• Document section:
These easy Chocolate Blackberry Filo Cups are so easy to make, and are best served to guests as an elegant dessert with their cheesecake-inspired, hidden blackberry chocolate cream and chocolate truffle garnish.


Ingredients

Scale
  • 100g (3.5 oz) unsalted butter
  • 6 large sheets filo pastry (approx. 1/2 pack)
  • 90g (3 oz) dark chocolate
  • 120g (4 oz) mascarpone cheese, at room temperature
  • 60g (2 oz) full fat cream cheese, at room temperature
  • 300g (10 oz) plump blackberries
  • Guylian sea shell truffles, to decorate 

Instructions

  1. Pre-heat the oven to 200 degrees (400 fahrenheit). 
  2. Melt the butter in a small saucepan over a low heat.
  3. Working a sheet at a time, halve each sheet and layer each half, brushed with butter to create a stack of four half sheets. Brush the insides of 9 holes of the muffin tin with butter and press each stack inside, creating a little cup – you may need to squish some of the sides down depending on the size of your pastry sheets. Don’t brush the top layer or inside of the cups with butter as this will make your cups greasy! 
  4. Using a fork, pierce clear holes in the bottom of each cup to stop them puffing up in the oven – but don’t worry if this happens, while they’re still warm you can press the middles down again with a dessert spoon.
  5. Bake the cups for 8-10 minutes until golden. The moment they’re cool enough to touch, transfer them to a wire rack lined with kitchen paper to soak up any additional butter to cool.
  6. While the cups are cooling, gently melt the chocolate in a glass bowl set over a small amount of simmering water (don’t let the water touch the bowl!) over a medium heat. Once the chocolate has melted, set it aside to cool.
  7. With a wooden spoon in a large bowl, beat together the mascarpone and cream cheese until combined. Drizzle in the cooled chocolate and beat until just combined. Transfer the chocolate cream to a disposable piping bag.
  8. Snip just over 1 cm off the bottom of the bag and pipe a single layer in the bottom of each filo case. Place a blackberry in the middle of each, then pipe the rest of the chocolate cream over the top of each one into elegant peaks.
  9. Garnish each filo case with another blackberry and a Guylian seashell truffle before serving.

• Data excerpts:

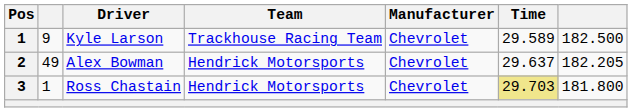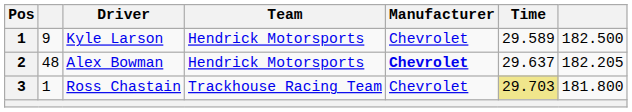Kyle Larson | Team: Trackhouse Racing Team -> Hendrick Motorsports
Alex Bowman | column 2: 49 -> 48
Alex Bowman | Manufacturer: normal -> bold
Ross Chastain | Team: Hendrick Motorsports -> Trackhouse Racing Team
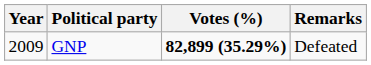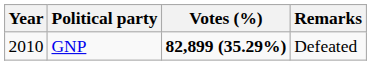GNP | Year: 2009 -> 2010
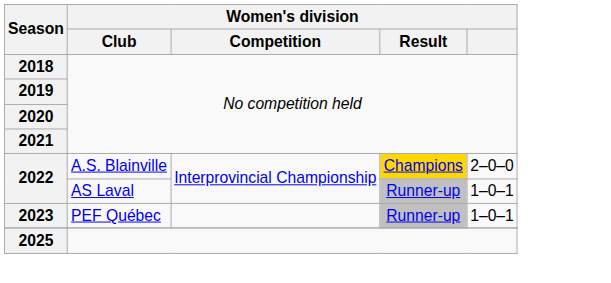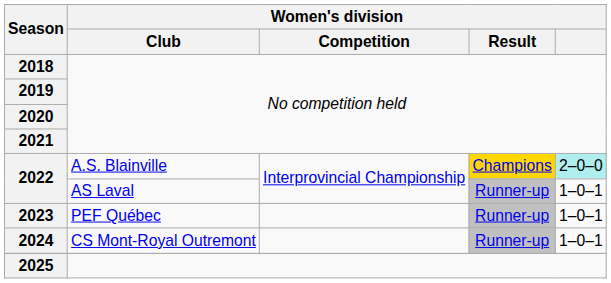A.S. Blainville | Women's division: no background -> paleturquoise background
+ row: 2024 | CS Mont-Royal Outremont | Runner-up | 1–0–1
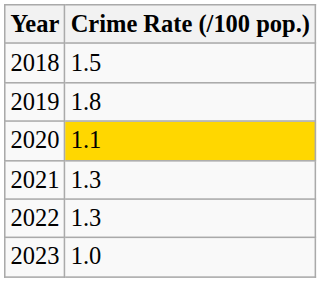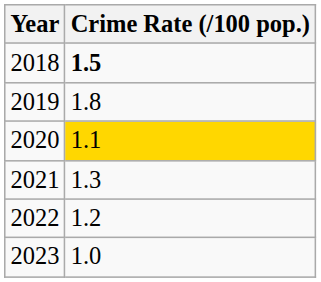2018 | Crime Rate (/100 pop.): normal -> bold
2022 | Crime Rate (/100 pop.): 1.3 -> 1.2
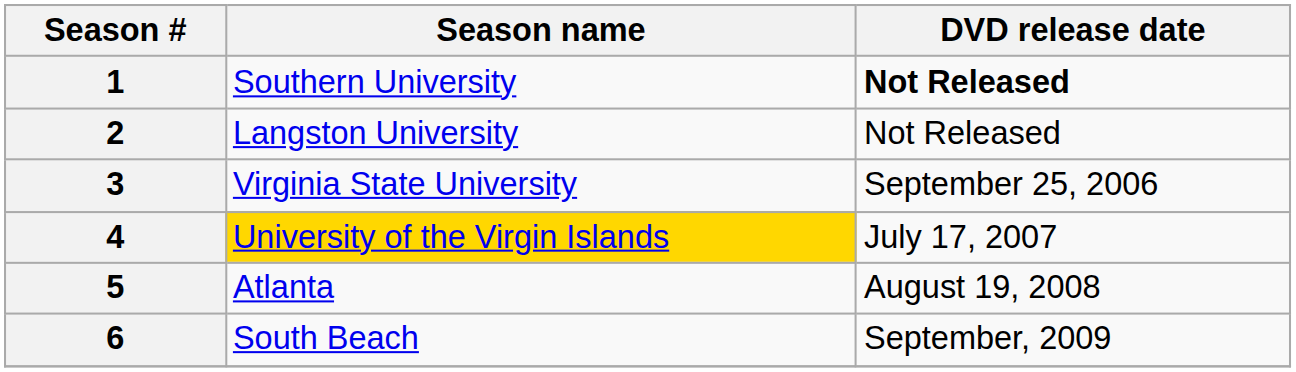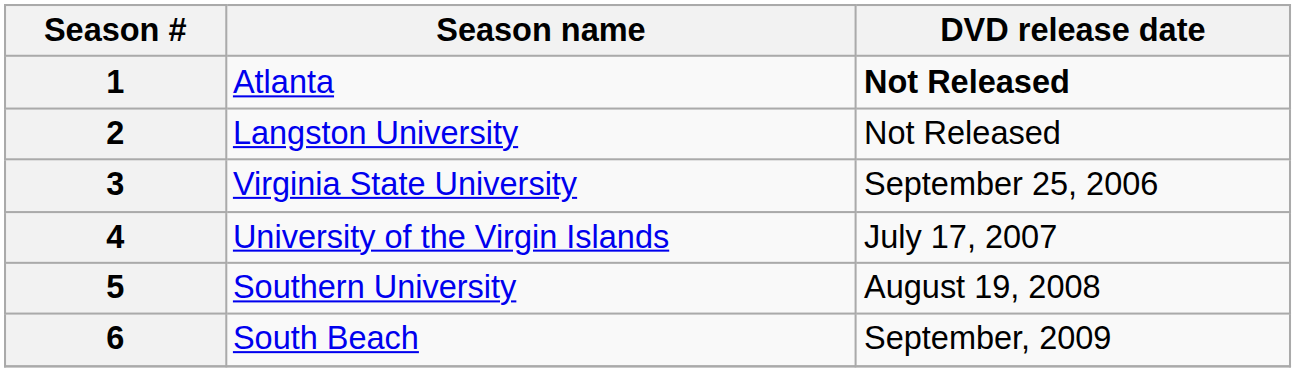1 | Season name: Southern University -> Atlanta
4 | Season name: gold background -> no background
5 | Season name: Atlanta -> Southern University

• Problem 1:
Answer these questions about the filo cups recipe:
(a) At what temperature should the oven be preheated?
(b) How many holes of the muffin tin are filled with pastry stacks?
(c) How long are the cups baked?
• Problem 2:
How would you say this sentence from the filo cups recipe in Spanish: "Melt the butter in a small saucepan over a low heat."
• Problem 3:
Does each statement agree with the filo cups recipe? Answer yes or no and quote the words that decide it.
(a) The mascarpone should be at room temperature.
(b) The top layer of each pastry stack should be brushed with butter.
(c) The mascarpone and cream cheese are beaten with an electric whisk.
Rely only on the filo cups recipe for your answers.

• Written reply 1:
(a) 200 degrees (400 fahrenheit)
(b) 9
(c) 8-10 minutes, until golden

• Written reply 2:
Derrite la mantequilla en un cazo pequeño a fuego bajo.

• Written reply 3:
(a) Yes: "120g (4 oz) mascarpone cheese, at room temperature"
(b) No: "Don’t brush the top layer or inside of the cups with butter"
(c) No: "With a wooden spoon in a large bowl, beat together the mascarpone and cream cheese until combined."